"Yes, this album is kitschy and trite--but that's the whold point! The casual Devo listner will not understand this album... it's an inside joke from the now-Mutato Muzika boys to their fans. From the bluegrass version of "Beautiful World" (who'da thought it possible!), to the power lounge-lizard "Whip It," this shows Mark Mothersbaugh and the boys to be the true geniuses they were and are today. I suppose the casual Devo listener might enjoy it, if they knew the songs on the album in their original forms. If you thought "Whip It" was the best (or only) thing Devo ever put out, DON'T BUY THIS RECORDING! If you bought "Smooth Noodle Maps" just because you have the courage to be a Devo fan--even into the new millenium, then this album is for you."
Anything but E-Z
Darthjal | North America | 03/13/2002
(4 out of 5 stars)
"I was expecting elevator music. I wanted to find out how far Devo would go in transforming their wonderful, unique work into bland pap. Call it morbid curiosity.I was disappointed, but it was the happy kind of disappointment. It wasn't elevator-like at all. Fulfilling their genetic imperative, Devo deconstructed their own songs, but they stopped far short of destroying them. (I am grateful.)(Theoretically, you *could* pipe this sort of music into an elevator, but then no one would want to leave; proper elevator music makes people want to get out as soon as possible.)Some of the tracks are watered-down versions of the originals, and not especially interesting, although it's true enough that they're easy to listen to. But many of them do hold to the Muzak tradition of subverting the impression of a song from, say, ironic and upbeat to maudlin: "Mongoloid" is a good example. The tune's the same, you can even sing along, but if you weren't familiar with the original you'd never suspect what the song is about. It's a gentle yet haunting rendition of a fun, punkish song.The E-Z "Jocko Homo" isn't quite as radically different from the original, but it is pretty funny. If you really want to hear something that would frighten people out of the elevators, try "Peekaboo"! You think Devo's first interpretation of "Satisfaction" was bizarre? Listen to this one. Proof again that even the most straightforward song can be bent in many directions while still maintaining its identity.Maybe just knowing it's really Devo is what makes it fun. I don't think this disk would make much sense to someone who isn't a fan; even if they liked the sound of it, they'd miss out on a lot by not being in on the joke. It's a must-have for Devotees, though, and fascinating if you're interested in the different ways a song can be put together, taken apart, and rearranged."
It's a Beautiful World
thebigoh | Up Above the World | 11/06/2001
(4 out of 5 stars)
"How great is this? You can play Devo for Mom and Dad and they will probably like it or at the very least, they won't complain and they will listen to it. It IS a beautiful world. For you... I'm the Big Oh and I'm Devo. Bye"
thebigoh | 12/02/1999
(5 out of 5 stars)
"...I originally purchased this music when it was mail-order only on 2 cassettes. Devo wanted to "muzak" their music before others did it to them and this disc is TERRIFIC! Haven't you ever been to a mall & heard Talking Heads or XTC Muzaked? They did it first & BEST! Lighten UP! Buy this NOW! ..WE MUST REPEAT!"

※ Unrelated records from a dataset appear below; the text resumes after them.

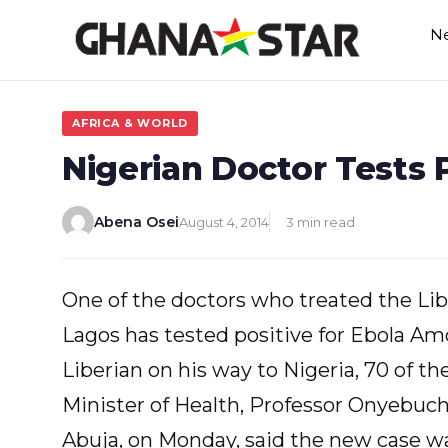
Skip
N
to
content
AFRICA & WORLD
Nigerian Doctor Tests P
Abena Osei
August 4, 2014
3 min read
One of the doctors who treated the Lib
Lagos has tested positive for Ebola A
Liberian on his way to Nigeria, 70 of th
Minister of Health, Professor Onyebuch
Abuja, on Monday, said the new case was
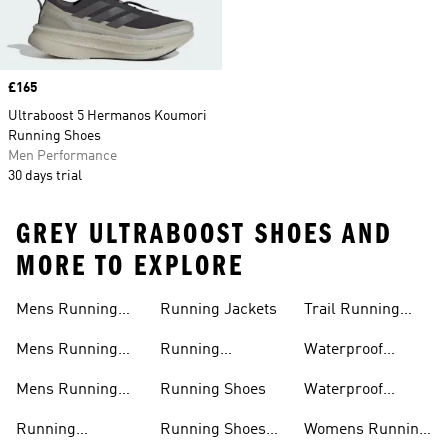
Price
£165
Ultraboost 5 Hermanos Koumori
Running Shoes
Men Performance
30 days trial
GREY ULTRABOOST SHOES AND
MORE TO EXPLORE
Mens Running
Running Jackets
Trail Running
Jackets
Shoes
Mens Running
Running
Waterproof
Shoes
Leggings
Running Jacket
Mens Running
Running Shoes
Waterproof
Shorts
Running Shoes
Running
Running Shoes
Womens Running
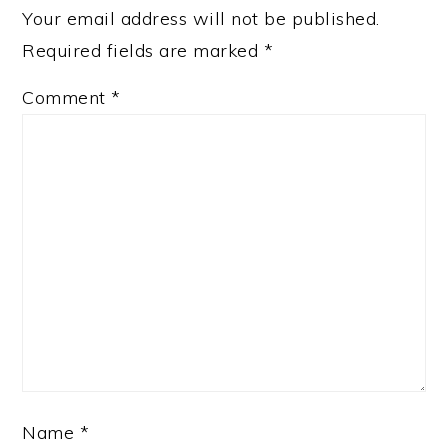
Your email address will not be published.
Required fields are marked
*
Comment
*
Name
*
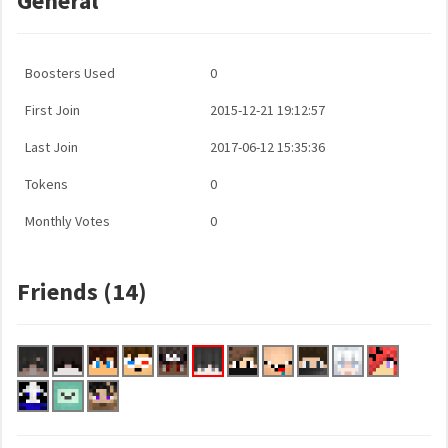
General
Boosters Used
0
First Join
2015-12-21 19:12:57
Last Join
2017-06-12 15:35:36
Tokens
0
Monthly Votes
0
Friends (14)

DEVO Even Your Grandma Will Love
Terry Clockout | Spudland | 06/16/2001
(5 out of 5 stars)
"This collection consists of all 19 muzak style songs released exclusively through Club Devo in the 1980's. Devo reworks their well-known songs into almost recognizable instrumentals in the style of muzak. For example, the synth-pop sound of "Beautiful World" becomes a hilbilly hoedown. "Jocko Homo" is turned into a Carribean style anthem of monkey mon in business suits. "Pity You" is reworked into a truimphant synthesizer piece. "Peek a Boo" is no longer a synth heavy song about a child's game, but an old west cattle round-up complete with cattle mooing, coyotes howling, and cowboys yelling and laughing. "The 4th Dimension" is redone into a 60's twist beach party reminiscent of the Ventures. Some of the songs also reappear on other DEVO releases. The E-Z Shout was included as a bonus track on the Infinite Zero release of Shout. "Goin' Under" is the same version used in the Now It Can Be Told Live record. The E-Z "Whip It" is played during the ending credits of "We're All Devo."This is great for relaxing, driving your roommate insane (just loop the same song many, many times), on hold music for customers on the phone, or sneaking into the PA system at work. The CD is well worth the price, nearly 71 minutes of pure DEVO muzak."